Short problem — Decide whether each statement below agrees with the text on chip making, and answer yes or no for each, quoting the words of the text that settle it. (a) The text says the simpler structures it asks about must relate to the current discipline. (b) The text says massive supply chains have a ton of carbon footprint. (c) The text compares open source chip manufacturing to how 3D printers started out.

Text extract —
----

Basically, we need functional understanding of all components, and hierarchical functional equivalents/isomorphisms. Aka "What is the end function of logic gates?" "To do X" "Are there simpler, easier, faster, more feasible structures that do X? Any way whatsoever? Does not need to relate to the current discipline or our established approahces" and iterate that question over all components and steps of the chip making process.

yeah you are onto something. massive supply chains have a ton of carbon footprint. which some people that doesn't matter but for someone like myself, i am a bigger fan of less carbon emissions. i wonder if there is a way we can build an etching machine and print chips somehow, the process seems a little clearer after watching this simplified video. i think it can be done, everything complex is just a bunch of simple steps, solve each step and get closer to the goal. might be fun to create a github type community where people push their ideas to a source control platform where others can chime in and give their input. so like open source chip manufacturing, kinda like how 3d printers started out with makerbot and other open source printer projects.

----

Extracted records —
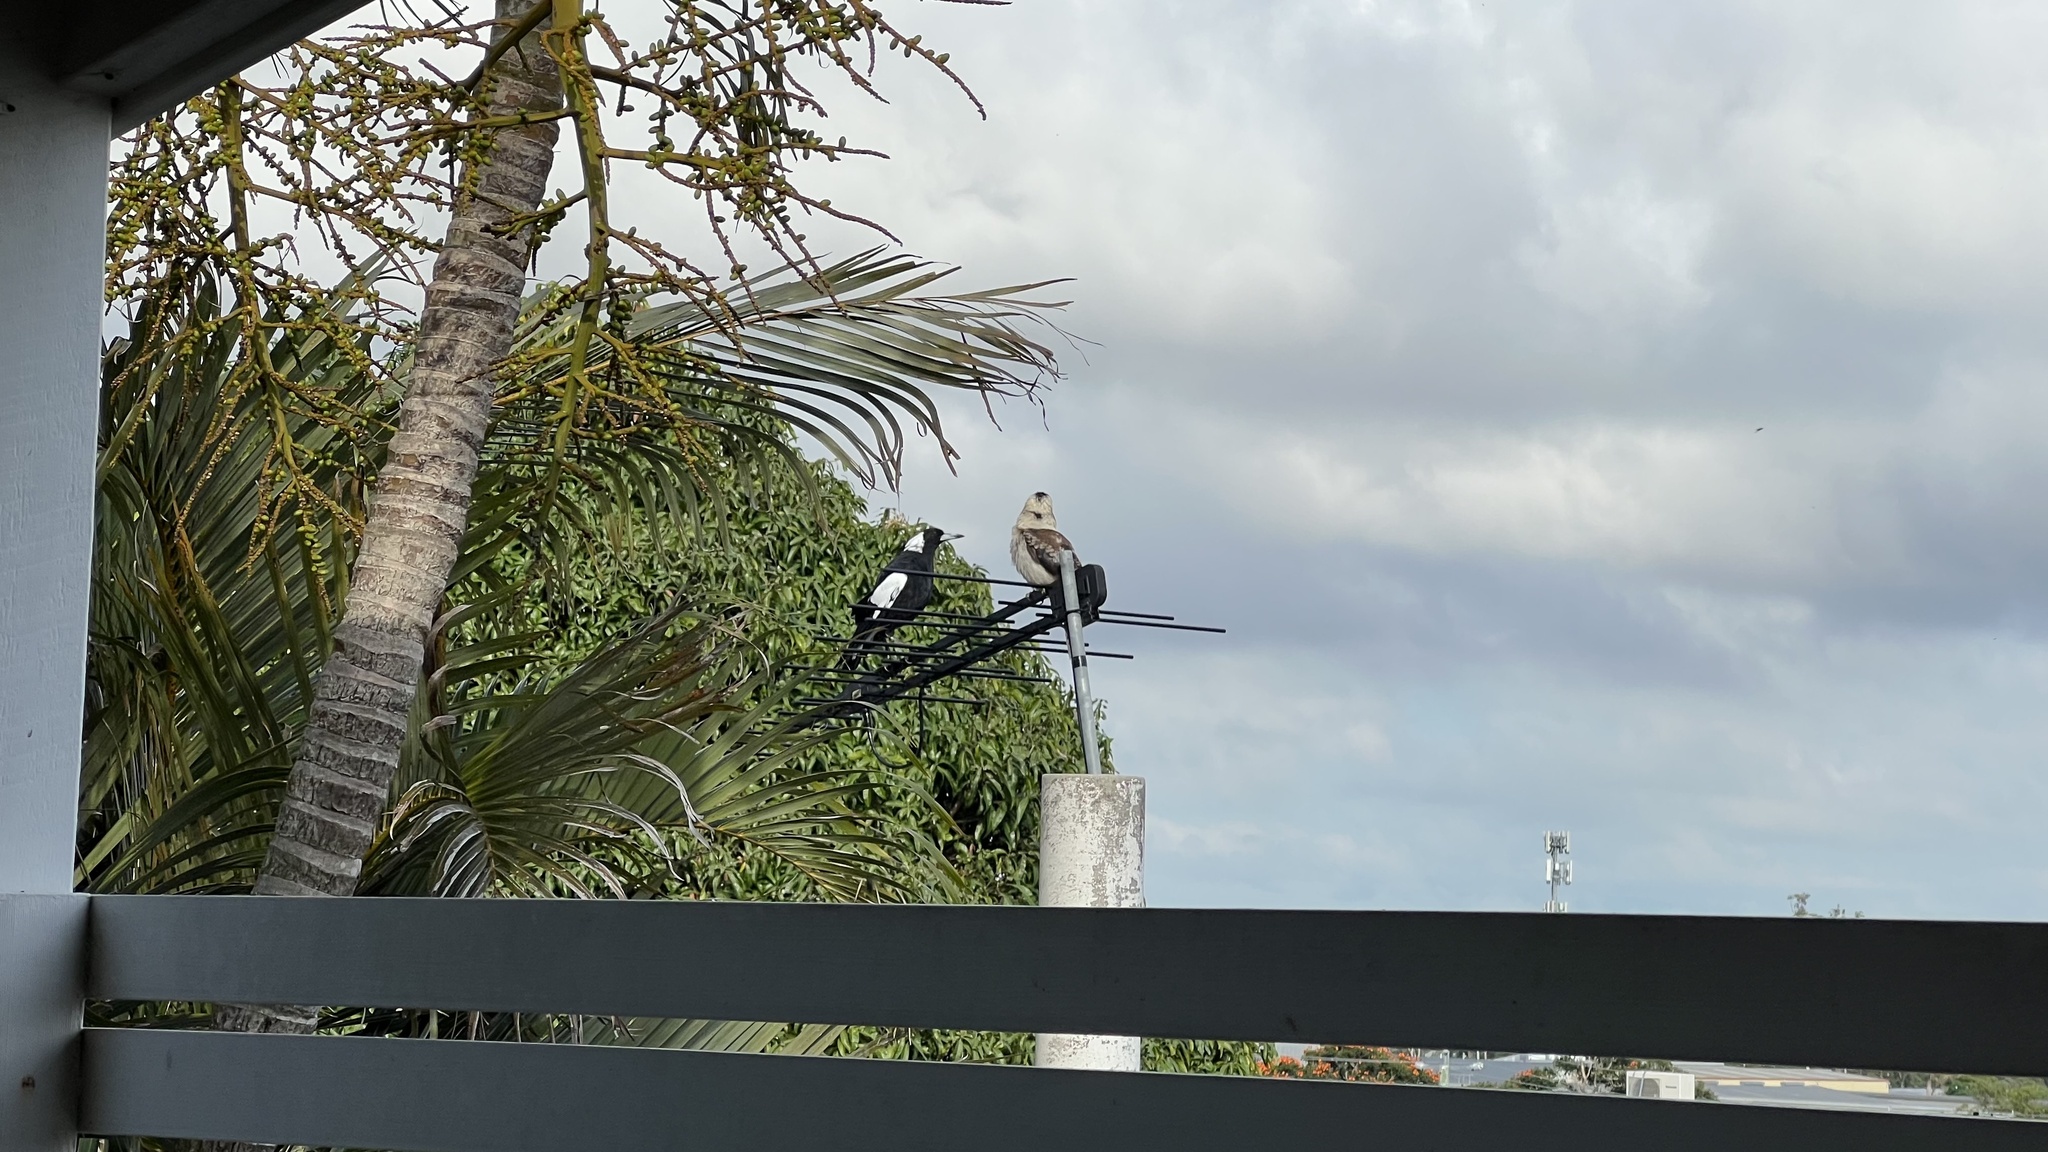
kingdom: Animalia
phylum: Chordata
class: Aves
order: Passeriformes
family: Cracticidae
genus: Gymnorhina
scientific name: Gymnorhina tibicen
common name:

----

Answer to this exercise —
(a) No: "Does not need to relate to the current discipline or our established approahces"
(b) Yes: "massive supply chains have a ton of carbon footprint"
(c) Yes: "so like open source chip manufacturing, kinda like how 3d printers started out with makerbot and other open source printer projects"